Comment by spartanatreyu

Comment by spartanatreyu 4 days ago

2 replies

> The most important one is that both your identity and your data are tied to whichever instance you pick [...] (i.e. the fact that you can't "port out" from an uncooperating server) really isn't [forgivable], in my view.

You can "soft-migrate" to another Mastodon account and server my creating your new account, then pointing your old account to your new account.

All the old content remains on the old account/server, and all the new content/notifications appear on the new account/server.

They have a "soft-migrate" (as opposed to a "hard-migrate" where all your activity would be migrated across to the new server) because Mastodon is built on the ActivityPub standard which has more than just Mastodon using it. Since it's an open standard, there are already proposals underway to allow the hard-migrate behavior, but it would be able to support Mastodon and all other compatible ActivityPub apps, not just Mastodon by itself.

> Mastodon's approach is firmly stuck in a past where sysadmins completely rule their respective kingdoms, and that distinction runs deep to the core protocol level and is, I'd argue, not fixable.

I see this as a feature, not a bug.

I'd rather have a reddit (before the great '23 moderator purge and subsequent death spiral) style moderation where each fifedom (e.g. subreddit/mastodon instance) has it's own rules and moderators that actually care about the designated content (e.g. cooking, gamedev, etc...) in their fifedom where the moderators are part of the community and the community can discuss and vote on rule changes.

As opposed to:

A facebook style moderation where the mods are a faceless corporation and where reporting something equals a filling out a form of preset answers which don't allow for further explanations and having maybe 3% of anything actually getting fixed.

lxgr 4 days ago

> You can "soft-migrate" to another Mastodon account and server my creating your new account, then pointing your old account to your new account.

Yes, on a cooperating outbound server. If it disappears, your handle is permanently gone, with no way for you to put up a redirect.

Contrast this with DNS-based handles on Bluesky, for example. All I need to do to change hosting providers there is changing a TXT record.

> I'd rather have a reddit [...] style moderation

Sure, that model works well in some situations, but why unnecessarily tangle content moderation with content and handle hosting?

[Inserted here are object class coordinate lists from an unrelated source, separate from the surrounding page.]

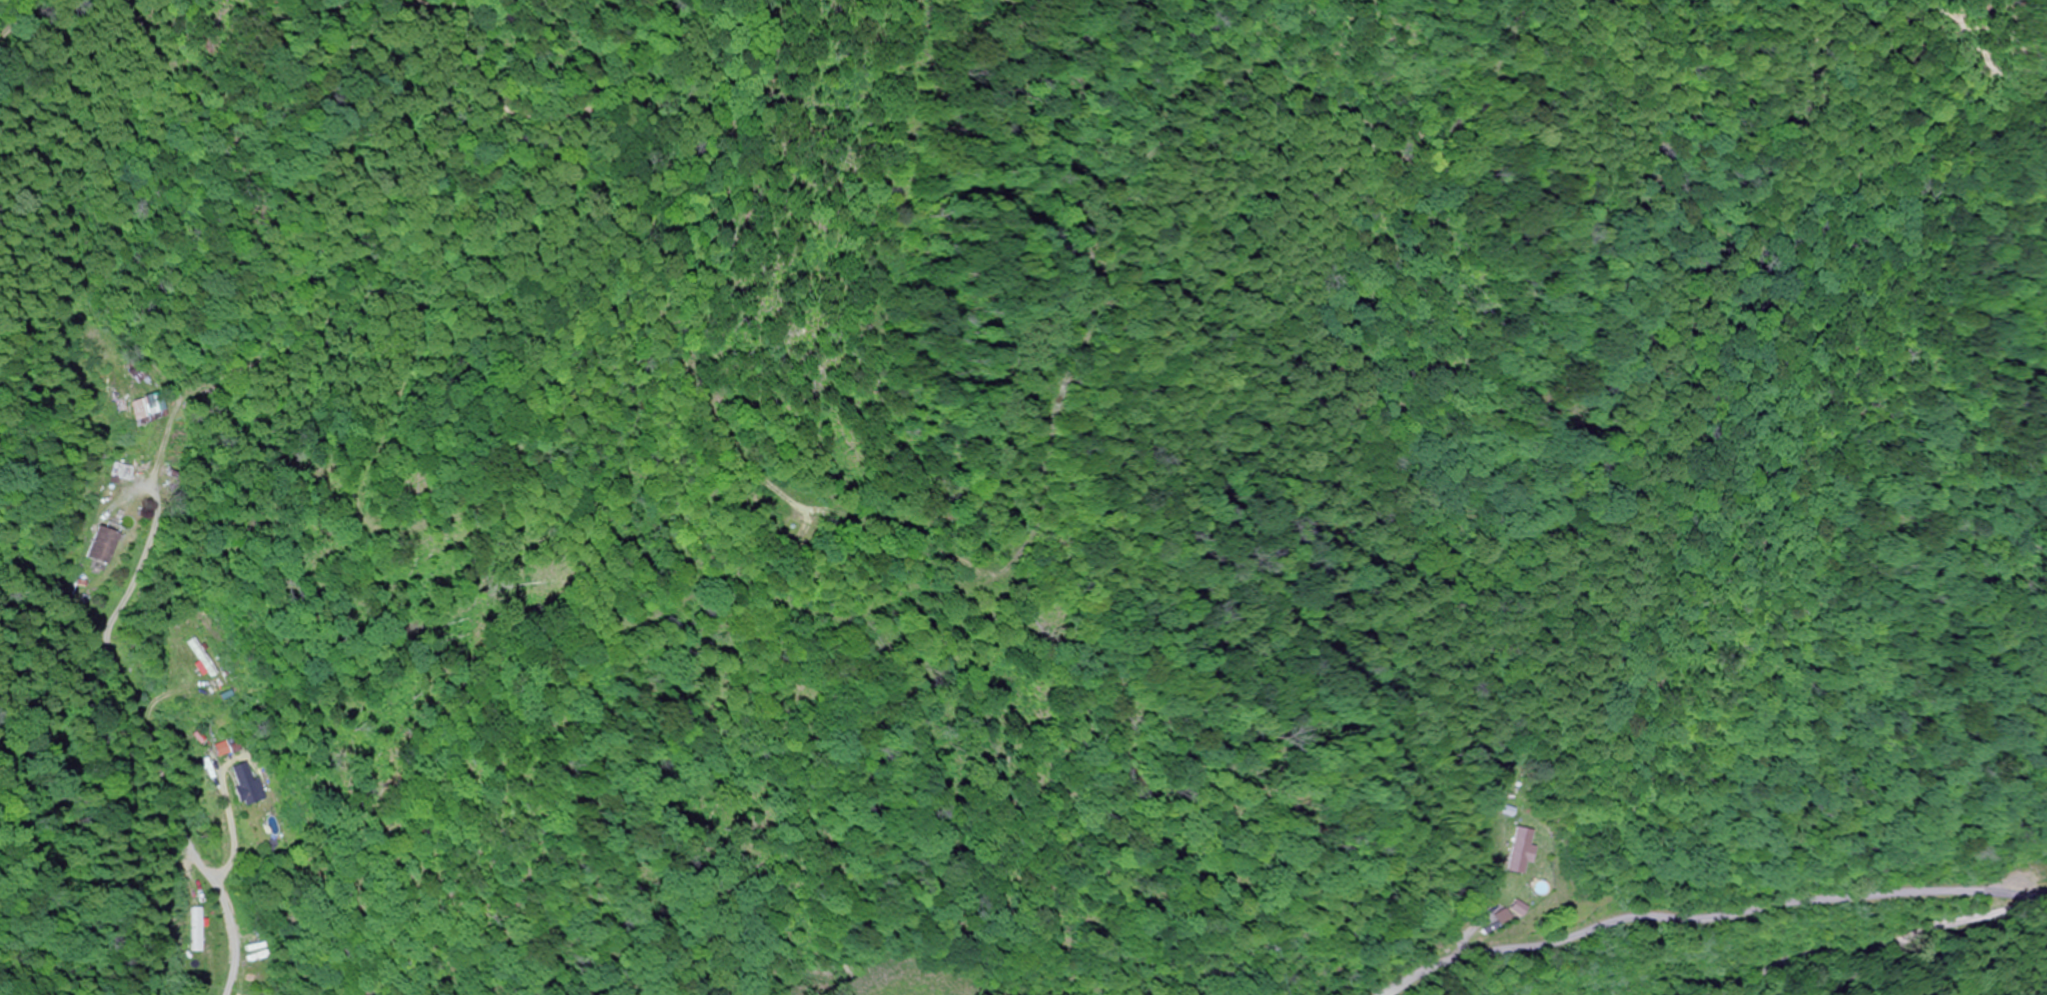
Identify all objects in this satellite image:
road: (21, 31)
road: (2029, 86)
road: (1044, 523)
building: (92, 547)
building: (199, 659)
road: (142, 741)
building: (246, 785)
building: (1515, 852)
road: (2046, 898)
road: (1707, 918)
building: (191, 930)
road: (1886, 948)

  • spartanatreyu 4 days ago

    > Contrast this with DNS-based handles on Bluesky, for example. All I need to do to change hosting providers there is changing a TXT record.

    Mastodon has a similar external identity pointer feature. It uses a html tag on the page the A record points to (which IMHO is better since we don't want anyone with just enough information to be dangerous to break their own DNS).

    But the html tag is used to verify an account as the authentic account, not to handle redirects from one account to another.

    Personally, I'm not sure I'm a fan of using an external identifier to also handle redirects...

    If a social media handle gets hacked, you can put a notice on your website saying "Don't trust any account except this one: <link to your new account>", and by the same token: if your website gets hacked, you can put a note on your social media.

    But with the external identifier controlling redirects, if your website gets hacked (or nameserver with the dns method), then both your website and social media are compromised at the same time.